On 2 May 1945, facing heavy machine-gun fire, Doss rescued a wounded man 200 yards in front of the American lines. Two days later he made four trips under fire to treat and save four wounded men within twenty-five feet of a heavily defended Japanese cave. On 5 May, Doss braved Japanese artillery fire to attend a wounded artillery officer, whom he moved to safety and to whom he then administered plasma. Later that day he carried another wounded soldier 100 yards to safety while under enemy shelling and small-arms fire. During a night attack on 12 May, while he was tending to wounded soldiers, an exploding grenade seriously injured him in both legs, but he dressed his own wounds rather than call other medics away from the battle. Five hours later, while being carried from the battlefield, Doss jumped off his stretcher and directed other medics to help a more critically wounded soldier. After being struck in the arm by enemy fire, Doss used a rifle stock as a splint and crawled about 300 yards to a medical aid station.

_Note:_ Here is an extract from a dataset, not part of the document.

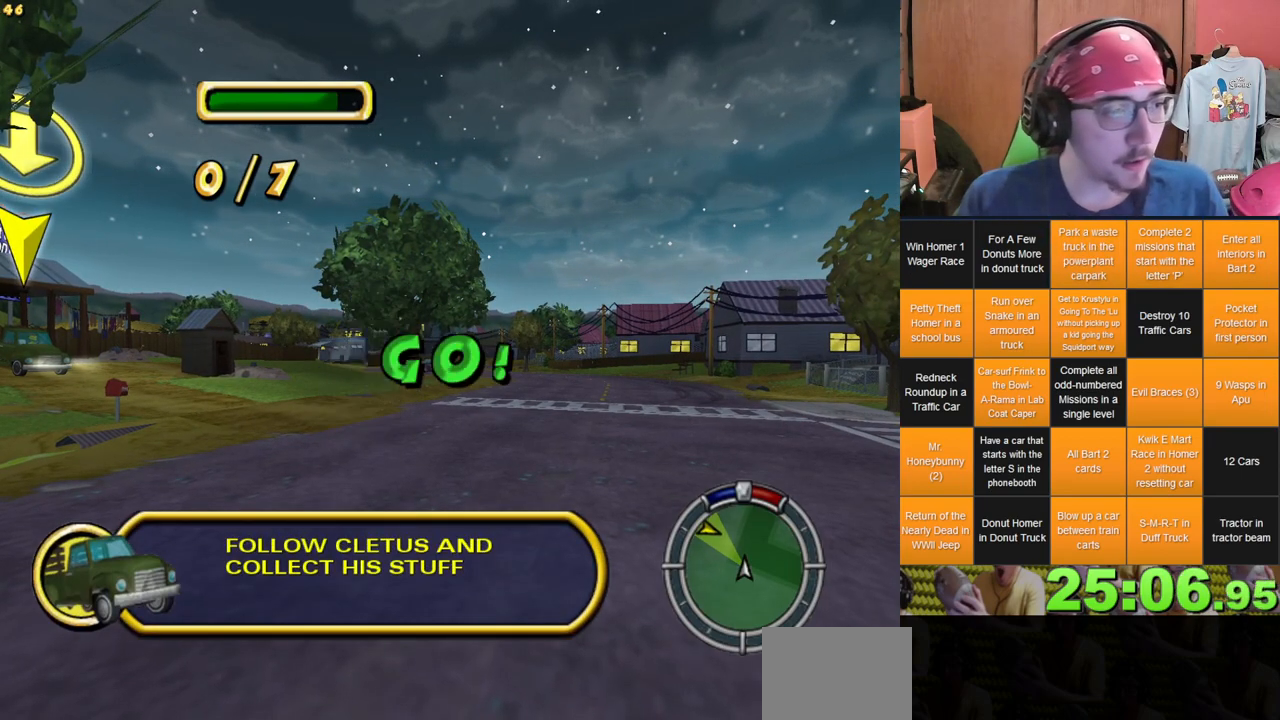
{"dt_ms": 500, "buttons": [], "left_stick": "center", "right_stick": "center", "events": []}
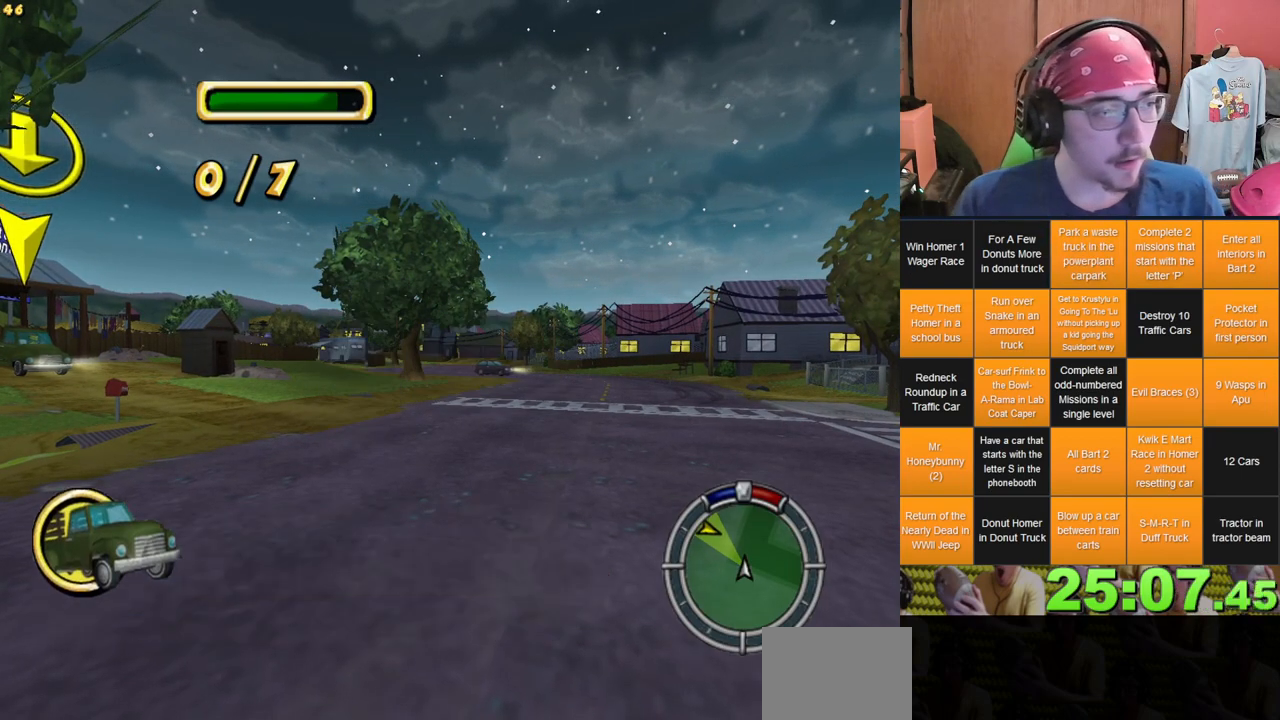
{"dt_ms": 500, "buttons": [], "left_stick": "center", "right_stick": "center", "events": []}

Doss was the first conscientious objector to receive the Medal of Honor. Promoted to corporal, he joined fourteen other men who received their medals at the White House on 12 October 1945. Doss rode the bus to Lynchburg two weeks later for a parade in his honor. He spent about six years in military and Veterans Administration hospitals recovering from his wounds and was never physically able to work at a full-time job after that. While Doss was in the veterans hospital in Richmond, doctors discovered that he had contracted tuberculosis. He had a lung and five ribs removed, and later, in 1976, he lost his hearing suddenly.
Doss moved to Lookout Mountain in northwestern Georgia in the 1950s and built a house in the town of Rising Fawn, where he lived with his wife and their son. She died on 17 November 1991 following a car accident. Doss had many public speaking engagements after appearing on the television program This Is Your Life in 1959.
He also worked with Seventh Day Adventist scouting programs. Camp Desmond T. Doss, a training facility in Grand Ledge, Michigan, for young Seventh Day Adventists about to enter military medical service, was named in his honor in 1951. A section of Route 2 in Fort Oglethorpe, Georgia, became the Desmond T. Doss Medal of Honor Highway in 1990. Terry L. Benedict completed a documentary film, The Conscientious Objector, in 2004. A bronze statue of Doss, depicted in uniform and saluting, was unveiled in May 2007 at Veterans Memorial Park, in Collegedale, Tennessee.
On 1 July 1993 Doss married Frances May Duman, a widow with three adult children. She wrote Desmond Doss: In God’s Care (1998), reprinted with minor changes as Desmond Doss, Conscientious Objector (2005). Desmond Thomas Doss died at his home in Piedmont, Alabama, of a respiratory ailment on 23 March 2006 and was buried in the Chattanooga National Cemetery, in Tennessee.